## Exercise requirements
Reproduce the passage of the TBI and PTSD article below from "This article discusses" up to and including "are also provided.".

[Text Boundary: Start]

Traumatic Brain Injury and Posttraumatic Stress Disorder
Traumatic Brain Injury and Posttraumatic Stress Disorder
Our returning military veterans remind us dramatically of the importance to consider traumatic brain injury (TBI) as a potential comorbid illness in cases of posttraumatic stress disorder (PTSD). The common causes of comorbid TBI and PTSD are assault and battery to the head, head trauma (personal or work-related injuries), civilian or military explosions, inflicted head trauma in children, motor vehicle accidents, and suicide attempts by jumping. Prevalence figures for comorbid TBI and PTSD historically have been lacking.
This article discusses the association between TBI and PTSD with a review of the possible mechanisms that link TBI and PTSD. Strategies for assessing and treating PTSD are also provided.
TBI and comorbid psychiatric disorders
The American Neuropsychiatric Association Committee on Research recently published a critical review of the literature and noted that psychiatric disorders frequently complicate recovery and rehabilitation from TBI.1 This study reviewed the literature from 1978 to 2006 on psychosis, depression, PTSD, mania, and aggression following nonpenetrating TBI. Studies included in that report were reviewed using the American Academy of Neurology’s criteria for classification of articles on diagnostic methods (I is the highest classification; IV, the lowest). Of the 66 studies reviewed, none was found to be class I or II; the majority were class IV. There are significant gaps in the literature on post-TBI psychiatric conditions with respect to nosology, epidemiology, and risk factors. Larger multicenter prospective studies using standardized diagnostic instruments are needed to further clarify these topics.1
Bombardier and colleagues2 studied the rate at which PTSD symptoms developed without other psychiatric illness during the first 6 months after TBI in a group of 124 civilians. The cumulative incidence of meeting partial DSM-IV-TR criteria for PTSD at 6 months was 11% and of meeting full criteria, 5.6%. Prevalence peaked at 1 month (10%). A large percentage of the participants (86%) had another psychiatric disorder; 29% had a history of PTSD.

[Text Boundary: End]
[Material shown Boundary: Start]

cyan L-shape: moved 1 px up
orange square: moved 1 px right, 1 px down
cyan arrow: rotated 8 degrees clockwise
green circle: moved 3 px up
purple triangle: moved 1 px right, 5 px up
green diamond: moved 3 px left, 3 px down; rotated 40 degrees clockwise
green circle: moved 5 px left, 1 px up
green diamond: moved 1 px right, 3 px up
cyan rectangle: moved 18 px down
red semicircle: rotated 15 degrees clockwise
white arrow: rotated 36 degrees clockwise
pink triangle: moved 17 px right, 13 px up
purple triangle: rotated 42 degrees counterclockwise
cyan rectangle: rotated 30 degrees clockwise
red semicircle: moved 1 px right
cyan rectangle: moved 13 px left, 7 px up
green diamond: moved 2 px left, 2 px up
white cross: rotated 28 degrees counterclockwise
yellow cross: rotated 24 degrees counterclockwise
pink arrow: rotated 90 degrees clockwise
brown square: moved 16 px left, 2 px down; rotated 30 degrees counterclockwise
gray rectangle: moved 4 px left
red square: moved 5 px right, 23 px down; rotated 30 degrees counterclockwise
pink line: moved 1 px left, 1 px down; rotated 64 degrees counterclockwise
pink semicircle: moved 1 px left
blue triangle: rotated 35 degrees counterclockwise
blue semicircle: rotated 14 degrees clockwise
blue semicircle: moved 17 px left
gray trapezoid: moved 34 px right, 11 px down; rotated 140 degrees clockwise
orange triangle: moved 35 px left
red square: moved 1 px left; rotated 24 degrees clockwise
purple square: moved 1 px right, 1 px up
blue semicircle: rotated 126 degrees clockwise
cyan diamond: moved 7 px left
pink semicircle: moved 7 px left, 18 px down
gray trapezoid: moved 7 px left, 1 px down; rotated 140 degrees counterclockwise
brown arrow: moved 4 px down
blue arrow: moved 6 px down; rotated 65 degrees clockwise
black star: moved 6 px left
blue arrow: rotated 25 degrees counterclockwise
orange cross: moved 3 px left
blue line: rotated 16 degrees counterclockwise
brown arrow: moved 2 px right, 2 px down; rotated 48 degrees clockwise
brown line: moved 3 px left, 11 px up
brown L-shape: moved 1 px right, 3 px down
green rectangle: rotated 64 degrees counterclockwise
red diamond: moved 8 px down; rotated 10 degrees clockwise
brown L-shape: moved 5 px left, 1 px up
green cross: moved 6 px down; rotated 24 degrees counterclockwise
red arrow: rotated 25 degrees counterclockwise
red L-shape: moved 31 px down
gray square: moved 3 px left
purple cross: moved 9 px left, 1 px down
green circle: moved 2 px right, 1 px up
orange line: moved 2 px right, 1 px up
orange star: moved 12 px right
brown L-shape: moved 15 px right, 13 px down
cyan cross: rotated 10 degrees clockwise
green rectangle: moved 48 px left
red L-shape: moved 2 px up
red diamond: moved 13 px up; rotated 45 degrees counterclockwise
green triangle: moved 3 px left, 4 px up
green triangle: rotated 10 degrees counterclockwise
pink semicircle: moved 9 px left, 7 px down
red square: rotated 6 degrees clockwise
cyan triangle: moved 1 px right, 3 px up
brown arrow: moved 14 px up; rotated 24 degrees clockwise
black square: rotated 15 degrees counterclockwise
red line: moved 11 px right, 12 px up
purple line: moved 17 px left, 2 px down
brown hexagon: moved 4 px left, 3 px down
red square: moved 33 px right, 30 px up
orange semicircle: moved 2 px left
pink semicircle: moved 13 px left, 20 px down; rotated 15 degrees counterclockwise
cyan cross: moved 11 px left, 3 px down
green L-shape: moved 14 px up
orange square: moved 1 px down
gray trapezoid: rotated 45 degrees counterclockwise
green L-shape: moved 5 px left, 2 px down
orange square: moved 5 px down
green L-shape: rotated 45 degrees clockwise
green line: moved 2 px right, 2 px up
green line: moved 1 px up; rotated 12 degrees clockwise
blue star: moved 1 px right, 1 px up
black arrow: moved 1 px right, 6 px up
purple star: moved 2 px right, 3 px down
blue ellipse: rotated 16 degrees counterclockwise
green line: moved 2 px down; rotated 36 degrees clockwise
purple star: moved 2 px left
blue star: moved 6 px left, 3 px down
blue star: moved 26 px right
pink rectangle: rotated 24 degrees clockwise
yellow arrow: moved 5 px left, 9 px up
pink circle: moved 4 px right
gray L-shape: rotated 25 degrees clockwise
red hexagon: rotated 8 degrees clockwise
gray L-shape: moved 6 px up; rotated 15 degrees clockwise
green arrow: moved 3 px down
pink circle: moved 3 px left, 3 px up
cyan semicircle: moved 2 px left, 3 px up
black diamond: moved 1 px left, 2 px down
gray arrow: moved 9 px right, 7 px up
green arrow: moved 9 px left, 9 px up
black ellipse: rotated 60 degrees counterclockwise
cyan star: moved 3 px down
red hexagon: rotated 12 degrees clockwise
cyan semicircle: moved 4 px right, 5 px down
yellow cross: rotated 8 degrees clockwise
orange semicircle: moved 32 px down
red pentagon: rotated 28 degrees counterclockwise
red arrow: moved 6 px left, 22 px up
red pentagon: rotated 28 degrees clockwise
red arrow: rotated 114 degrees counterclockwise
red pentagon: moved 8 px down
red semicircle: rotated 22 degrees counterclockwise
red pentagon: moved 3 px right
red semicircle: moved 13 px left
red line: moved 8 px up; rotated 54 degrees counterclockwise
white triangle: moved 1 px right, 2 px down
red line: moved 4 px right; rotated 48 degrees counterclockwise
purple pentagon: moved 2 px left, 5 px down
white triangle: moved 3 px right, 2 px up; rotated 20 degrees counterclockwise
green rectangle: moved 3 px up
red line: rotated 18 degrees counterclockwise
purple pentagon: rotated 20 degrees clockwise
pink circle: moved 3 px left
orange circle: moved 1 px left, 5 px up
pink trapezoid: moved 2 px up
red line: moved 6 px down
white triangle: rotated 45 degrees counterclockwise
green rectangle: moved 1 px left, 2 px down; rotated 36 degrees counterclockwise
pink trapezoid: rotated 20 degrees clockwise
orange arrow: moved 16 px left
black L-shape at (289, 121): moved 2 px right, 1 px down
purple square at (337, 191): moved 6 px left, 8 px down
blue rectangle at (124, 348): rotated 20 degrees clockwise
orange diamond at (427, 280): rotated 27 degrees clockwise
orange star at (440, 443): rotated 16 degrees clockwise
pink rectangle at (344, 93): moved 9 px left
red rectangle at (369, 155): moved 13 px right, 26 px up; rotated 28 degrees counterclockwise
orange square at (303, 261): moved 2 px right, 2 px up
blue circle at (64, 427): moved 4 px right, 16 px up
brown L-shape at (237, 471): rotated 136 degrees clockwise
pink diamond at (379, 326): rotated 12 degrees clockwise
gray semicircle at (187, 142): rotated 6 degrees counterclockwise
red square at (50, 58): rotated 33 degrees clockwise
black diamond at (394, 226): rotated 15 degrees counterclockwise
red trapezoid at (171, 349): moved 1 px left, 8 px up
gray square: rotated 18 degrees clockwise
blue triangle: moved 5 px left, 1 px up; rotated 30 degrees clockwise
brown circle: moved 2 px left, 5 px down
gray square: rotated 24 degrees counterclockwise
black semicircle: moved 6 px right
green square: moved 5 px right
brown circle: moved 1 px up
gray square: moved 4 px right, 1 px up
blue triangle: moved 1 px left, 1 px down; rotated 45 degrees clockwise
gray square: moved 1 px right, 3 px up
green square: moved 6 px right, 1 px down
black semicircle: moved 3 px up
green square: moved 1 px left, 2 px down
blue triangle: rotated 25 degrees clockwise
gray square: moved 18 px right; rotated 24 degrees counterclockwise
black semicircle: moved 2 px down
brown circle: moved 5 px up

[Material shown Boundary: End]

## Exercise output
This article discusses the association between TBI and PTSD with a review of the possible mechanisms that link TBI and PTSD. Strategies for assessing and treating PTSD are also provided.